#### Exercise objective:
Look through the listing below and report the lines that have the word "following" in them.

#### Dataset:

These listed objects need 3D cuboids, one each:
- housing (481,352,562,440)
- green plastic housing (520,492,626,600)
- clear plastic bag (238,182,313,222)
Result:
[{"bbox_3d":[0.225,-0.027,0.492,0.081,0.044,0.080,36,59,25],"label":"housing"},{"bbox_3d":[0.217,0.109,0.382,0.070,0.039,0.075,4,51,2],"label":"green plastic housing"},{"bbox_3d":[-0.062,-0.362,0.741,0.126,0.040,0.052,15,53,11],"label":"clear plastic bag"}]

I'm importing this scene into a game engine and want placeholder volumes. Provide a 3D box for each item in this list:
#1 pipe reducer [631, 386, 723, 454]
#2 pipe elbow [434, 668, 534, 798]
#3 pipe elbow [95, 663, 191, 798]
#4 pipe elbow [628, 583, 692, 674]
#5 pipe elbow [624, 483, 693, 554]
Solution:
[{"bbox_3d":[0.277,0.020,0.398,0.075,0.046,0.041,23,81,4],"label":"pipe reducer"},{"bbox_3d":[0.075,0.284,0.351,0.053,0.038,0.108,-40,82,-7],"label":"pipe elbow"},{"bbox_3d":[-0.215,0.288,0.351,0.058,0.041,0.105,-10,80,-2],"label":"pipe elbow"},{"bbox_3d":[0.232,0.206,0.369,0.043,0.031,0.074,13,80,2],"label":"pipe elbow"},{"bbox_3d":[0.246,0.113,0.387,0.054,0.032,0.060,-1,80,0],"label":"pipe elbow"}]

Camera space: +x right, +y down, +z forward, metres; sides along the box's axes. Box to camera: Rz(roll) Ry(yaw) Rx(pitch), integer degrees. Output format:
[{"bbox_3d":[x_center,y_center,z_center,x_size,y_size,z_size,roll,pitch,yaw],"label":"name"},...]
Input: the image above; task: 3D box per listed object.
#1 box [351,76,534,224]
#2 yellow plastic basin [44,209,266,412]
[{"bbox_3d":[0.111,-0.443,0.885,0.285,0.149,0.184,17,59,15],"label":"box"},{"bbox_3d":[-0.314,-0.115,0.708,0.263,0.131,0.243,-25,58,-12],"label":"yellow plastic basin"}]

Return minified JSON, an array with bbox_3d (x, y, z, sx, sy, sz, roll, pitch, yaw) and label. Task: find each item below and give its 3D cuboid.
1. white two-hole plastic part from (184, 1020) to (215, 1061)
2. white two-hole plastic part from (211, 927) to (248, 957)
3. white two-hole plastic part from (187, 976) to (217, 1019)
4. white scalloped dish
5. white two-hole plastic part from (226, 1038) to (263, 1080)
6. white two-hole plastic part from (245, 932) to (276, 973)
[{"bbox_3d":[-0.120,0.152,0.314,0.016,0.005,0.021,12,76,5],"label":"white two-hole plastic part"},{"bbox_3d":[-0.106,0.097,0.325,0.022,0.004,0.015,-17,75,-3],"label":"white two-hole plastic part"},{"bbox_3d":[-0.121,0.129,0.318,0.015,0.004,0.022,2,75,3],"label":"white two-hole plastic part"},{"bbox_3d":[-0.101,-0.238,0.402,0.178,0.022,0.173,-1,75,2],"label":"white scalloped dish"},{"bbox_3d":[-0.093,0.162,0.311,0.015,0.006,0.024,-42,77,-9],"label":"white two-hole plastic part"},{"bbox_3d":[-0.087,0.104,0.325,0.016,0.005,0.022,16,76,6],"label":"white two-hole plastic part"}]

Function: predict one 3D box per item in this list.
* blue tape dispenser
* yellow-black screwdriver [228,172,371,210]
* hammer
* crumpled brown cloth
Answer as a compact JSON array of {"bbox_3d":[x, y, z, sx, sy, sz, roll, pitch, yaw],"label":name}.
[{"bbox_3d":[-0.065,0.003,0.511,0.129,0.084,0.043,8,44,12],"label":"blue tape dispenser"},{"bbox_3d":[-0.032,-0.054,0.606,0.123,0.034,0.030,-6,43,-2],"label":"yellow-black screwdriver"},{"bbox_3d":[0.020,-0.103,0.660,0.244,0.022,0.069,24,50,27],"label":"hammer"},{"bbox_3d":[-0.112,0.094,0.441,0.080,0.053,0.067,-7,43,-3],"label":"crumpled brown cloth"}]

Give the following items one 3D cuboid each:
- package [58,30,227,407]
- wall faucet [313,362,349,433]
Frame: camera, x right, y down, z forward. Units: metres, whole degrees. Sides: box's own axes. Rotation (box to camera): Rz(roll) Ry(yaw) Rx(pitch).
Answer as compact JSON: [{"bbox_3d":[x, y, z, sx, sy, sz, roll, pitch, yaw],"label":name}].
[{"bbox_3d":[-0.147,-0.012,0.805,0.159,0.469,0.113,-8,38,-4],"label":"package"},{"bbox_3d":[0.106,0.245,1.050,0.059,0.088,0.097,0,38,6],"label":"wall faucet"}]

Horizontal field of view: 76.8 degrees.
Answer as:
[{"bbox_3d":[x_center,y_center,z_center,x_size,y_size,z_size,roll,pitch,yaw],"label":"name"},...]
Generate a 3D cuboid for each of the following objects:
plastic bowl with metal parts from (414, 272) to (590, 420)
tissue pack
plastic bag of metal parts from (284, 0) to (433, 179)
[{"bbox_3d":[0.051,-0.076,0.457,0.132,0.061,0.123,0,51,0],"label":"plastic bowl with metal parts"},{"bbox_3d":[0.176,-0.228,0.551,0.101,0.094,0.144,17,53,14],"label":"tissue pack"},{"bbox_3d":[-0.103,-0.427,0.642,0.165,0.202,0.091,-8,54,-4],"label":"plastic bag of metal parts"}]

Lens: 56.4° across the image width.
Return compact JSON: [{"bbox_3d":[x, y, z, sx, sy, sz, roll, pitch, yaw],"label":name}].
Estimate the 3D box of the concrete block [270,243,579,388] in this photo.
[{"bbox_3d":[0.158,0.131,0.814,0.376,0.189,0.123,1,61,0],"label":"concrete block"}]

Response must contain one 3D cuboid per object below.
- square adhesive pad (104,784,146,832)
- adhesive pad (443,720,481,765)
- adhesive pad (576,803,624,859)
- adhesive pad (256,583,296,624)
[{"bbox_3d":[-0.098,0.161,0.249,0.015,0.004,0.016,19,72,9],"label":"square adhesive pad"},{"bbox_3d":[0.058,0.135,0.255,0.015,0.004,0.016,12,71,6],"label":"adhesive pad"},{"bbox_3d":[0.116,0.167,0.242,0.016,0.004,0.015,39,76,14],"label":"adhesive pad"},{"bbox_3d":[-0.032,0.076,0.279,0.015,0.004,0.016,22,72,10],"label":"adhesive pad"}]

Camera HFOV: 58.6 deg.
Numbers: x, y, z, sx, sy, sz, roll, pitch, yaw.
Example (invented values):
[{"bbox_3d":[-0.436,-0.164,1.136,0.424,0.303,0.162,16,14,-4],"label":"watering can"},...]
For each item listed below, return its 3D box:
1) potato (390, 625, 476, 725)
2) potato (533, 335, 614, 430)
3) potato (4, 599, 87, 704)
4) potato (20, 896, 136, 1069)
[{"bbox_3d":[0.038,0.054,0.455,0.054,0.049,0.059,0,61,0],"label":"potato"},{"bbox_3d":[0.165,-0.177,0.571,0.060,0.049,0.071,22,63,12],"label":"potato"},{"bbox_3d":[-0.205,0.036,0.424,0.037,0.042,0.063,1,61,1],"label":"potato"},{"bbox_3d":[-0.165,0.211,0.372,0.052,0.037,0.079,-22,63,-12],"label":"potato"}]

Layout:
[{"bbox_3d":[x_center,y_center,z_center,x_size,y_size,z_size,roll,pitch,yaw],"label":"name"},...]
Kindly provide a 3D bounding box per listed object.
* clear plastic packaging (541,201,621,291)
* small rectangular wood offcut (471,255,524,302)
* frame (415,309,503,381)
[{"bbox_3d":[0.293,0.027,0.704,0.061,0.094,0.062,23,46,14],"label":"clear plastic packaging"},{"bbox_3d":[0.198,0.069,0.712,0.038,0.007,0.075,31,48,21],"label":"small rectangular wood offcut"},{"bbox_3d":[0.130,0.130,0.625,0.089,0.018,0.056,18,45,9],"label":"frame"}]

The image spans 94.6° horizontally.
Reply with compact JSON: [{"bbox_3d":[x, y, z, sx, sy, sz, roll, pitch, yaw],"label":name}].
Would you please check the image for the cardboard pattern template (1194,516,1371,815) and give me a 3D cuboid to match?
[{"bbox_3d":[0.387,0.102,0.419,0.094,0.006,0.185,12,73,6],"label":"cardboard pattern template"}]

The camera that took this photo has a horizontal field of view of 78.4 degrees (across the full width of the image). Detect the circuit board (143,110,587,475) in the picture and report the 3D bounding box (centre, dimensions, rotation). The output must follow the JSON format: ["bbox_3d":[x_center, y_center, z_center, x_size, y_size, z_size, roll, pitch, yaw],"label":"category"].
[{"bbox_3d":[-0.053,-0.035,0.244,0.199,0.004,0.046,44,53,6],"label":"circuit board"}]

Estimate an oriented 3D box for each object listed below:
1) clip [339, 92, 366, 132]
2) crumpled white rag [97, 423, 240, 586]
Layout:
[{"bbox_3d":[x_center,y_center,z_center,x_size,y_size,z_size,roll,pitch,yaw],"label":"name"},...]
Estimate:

#### Your solution:
Give the following items one 3D cuboid each:
Generate a 3D cuboid for each of the following objects:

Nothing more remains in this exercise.